The two that stand out from the rest are the programs for 1937 and 1946. In a curious way, they offer the key to interpreting this diaspora’s history. The first, written in Spanish, was designed with one eye on Spain and is the product of a community that lives between two countries. The second is in English and shows a happy family, with a dog, that seems to be marching resolutely towards complete assimilation into American culture.
The juxtaposition of the two pamphlets confirms something that the descendants’ archives suggest again and again – that the Spanish Civil War marked a point of no return in the lives of the diaspora. The assimilated descendants talk about their grandparents’ epic adventures; they tell of self-made individuals who left their villages and towns in 1910 and 1920 supposedly knowing what their futures held and that they and their children would be American. But they couldn’t say why their parents waited 20 or 30 years, until 1939 and 1940, to apply for US citizenship. Perhaps the descendants simply don’t see it, but the contrast between the two picnic programs, as well as the photos, letters and newspaper clippings from the family archives, says it for them: the war and the fallout from the war put an end to the very present dream of ever returning to Spain, and began a process of forgetting.
Once there is no way back, everything changes for an immigrant – their relationship to the host country and to the country they have left behind; the priorities bringing up children who will now be Americans; the photos that are kept and, above all, the stories that are made about them.
If, in that other picnic in Staten Island in 1920, José and Carmen were to have seen their future, they would not have believed it. Guessing what is ahead is hard but understanding the past without myths and legends is equally so. Would those two young people recognize themselves in the providential stories their descendants have made up about them?

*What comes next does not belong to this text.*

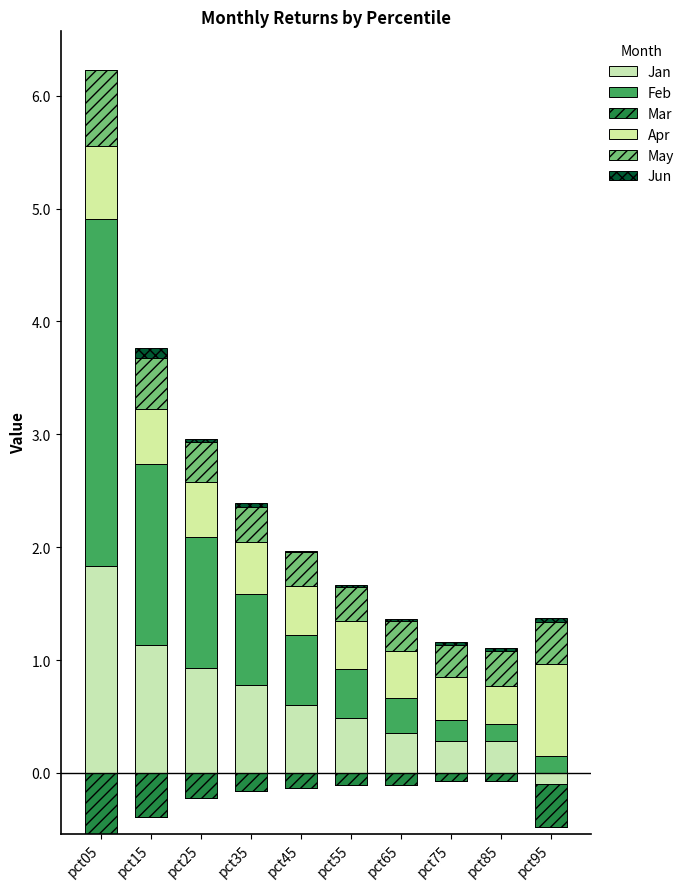

Which series has the largest total across all categories?

Feb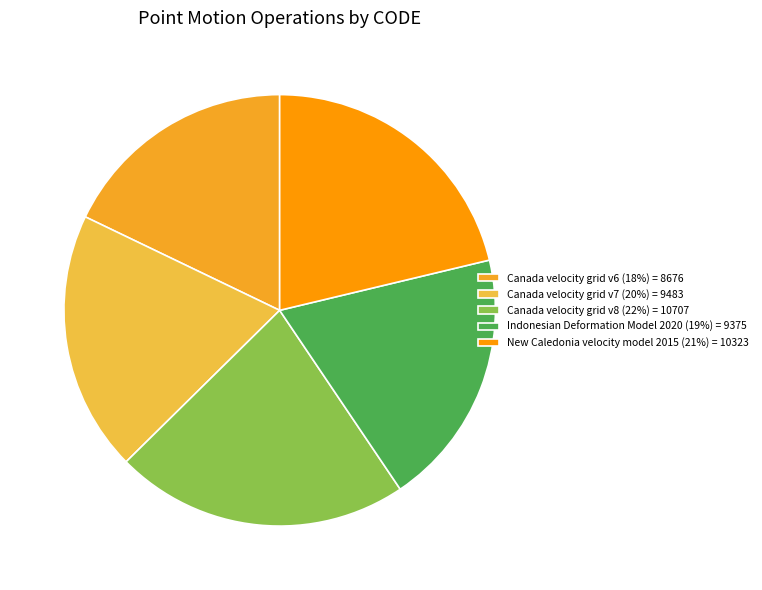

To the nearest percent, what is the difference between the Canada velocity grid v8 and New Caledonia velocity model 2015 slice percentages?

1%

In the last presidential elections, Donald Trump was swept to victory in County Stark, Ohio – Canton’s county. How is it possible, in a country of immigrants like the US, for there be an anti-immigrant trend strong enough to put Trump in the White House? Could the way the descendants remember the original Spanish immigrants offer a clue?
We often expect there to be a natural empathy between those who are descended from immigrants and those who are immigrating now. But for there to be empathy, there needs to be acknowledgment that the two experiences are, if not the same, at least comparable. And many descendants reject such comparisons; they resist identifying with those who are currently knocking at the door. I wonder if they don’t do so on account of the false memories and stories that allow them to build walls more insurmountable than those of Knutson and Trump in the face of the anguish and yearning of others.
James D. Fernández is a lecturer at New York University and co-author with Luis Argeo of Invisible Immigrants: Spaniards in the United States, 1868-1945, the source of the photos used here. He has also been consulted for the new María Dueñas novel, The Captain’s Daughters, set in a community of Spanish emigrants in the US in 1936.